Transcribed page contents

——————

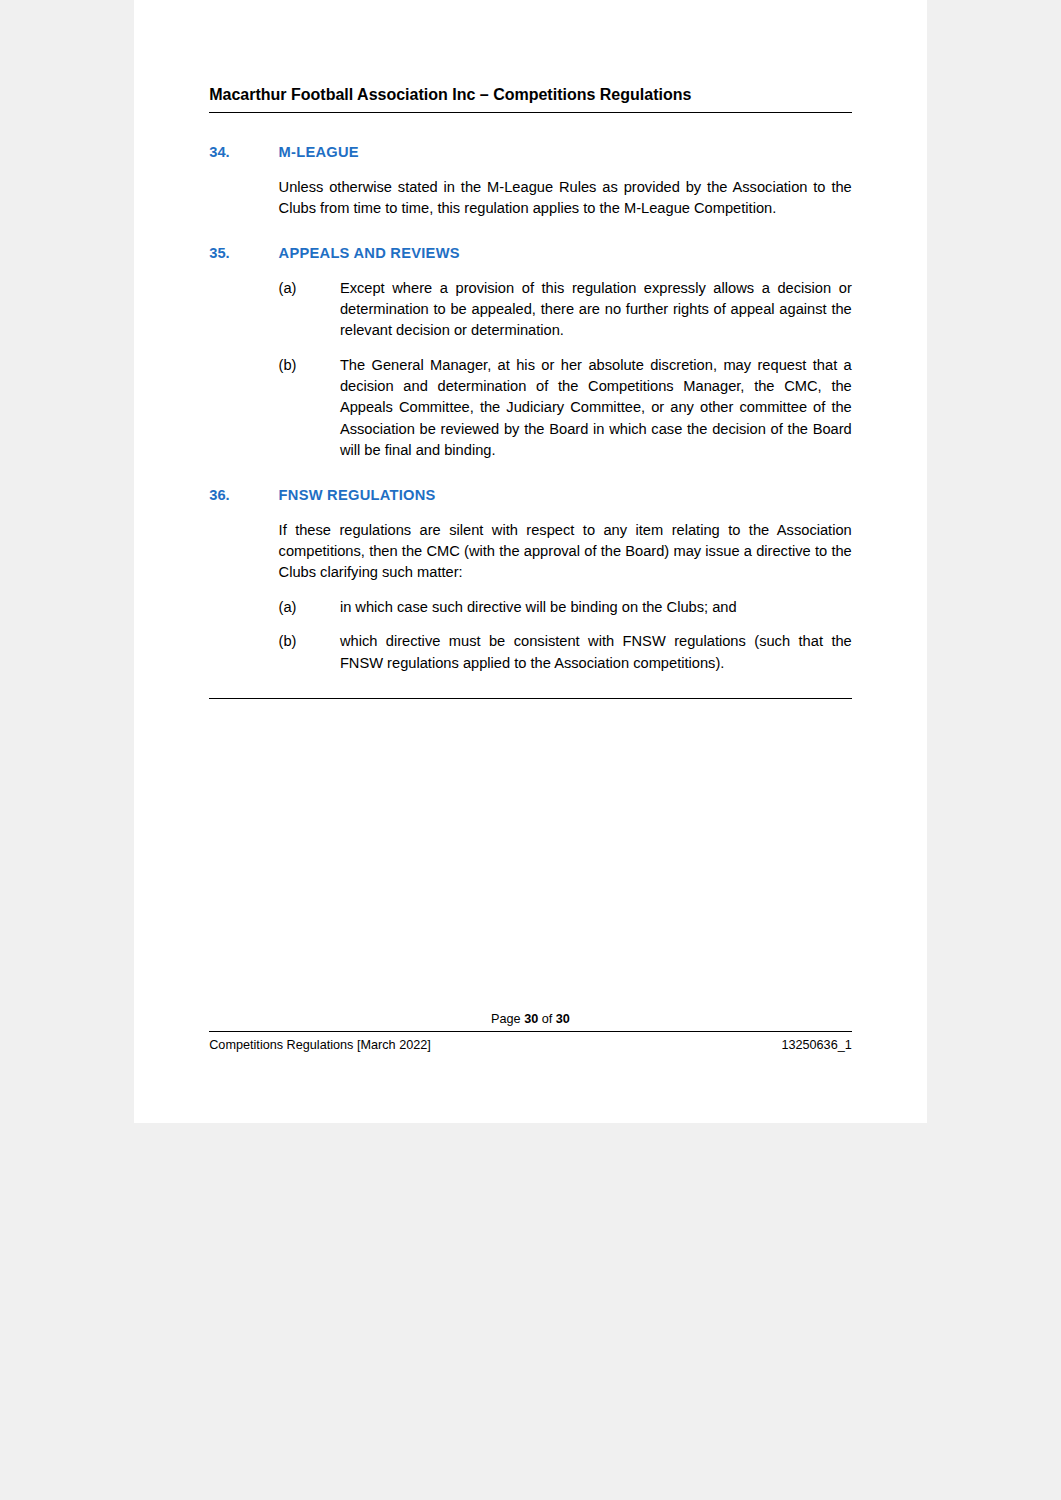Macarthur Football Association Inc – Competitions Regulations
34. M-League
Unless otherwise stated in the M-League Rules as provided by the Association to the Clubs from time to time, this regulation applies to the M-League Competition.
35. Appeals and Reviews
(a) Except where a provision of this regulation expressly allows a decision or determination to be appealed, there are no further rights of appeal against the relevant decision or determination.
(b) The General Manager, at his or her absolute discretion, may request that a decision and determination of the Competitions Manager, the CMC, the Appeals Committee, the Judiciary Committee, or any other committee of the Association be reviewed by the Board in which case the decision of the Board will be final and binding.
36. FNSW Regulations
If these regulations are silent with respect to any item relating to the Association competitions, then the CMC (with the approval of the Board) may issue a directive to the Clubs clarifying such matter:
(a) in which case such directive will be binding on the Clubs; and
(b) which directive must be consistent with FNSW regulations (such that the FNSW regulations applied to the Association competitions).
Page 30 of 30
Competitions Regulations [March 2022] 13250636_1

——————

**Problem details:**
Which lines in the records above contain the string "that"? Copy them.

**Answer to the exercise:**
(b) The General Manager, at his or her absolute discretion, may request that a decision and determination of the Competitions Manager, the CMC, the Appeals Committee, the Judiciary Committee, or any other committee of the Association be reviewed by the Board in which case the decision of the Board will be final and binding.
(b) which directive must be consistent with FNSW regulations (such that the FNSW regulations applied to the Association competitions).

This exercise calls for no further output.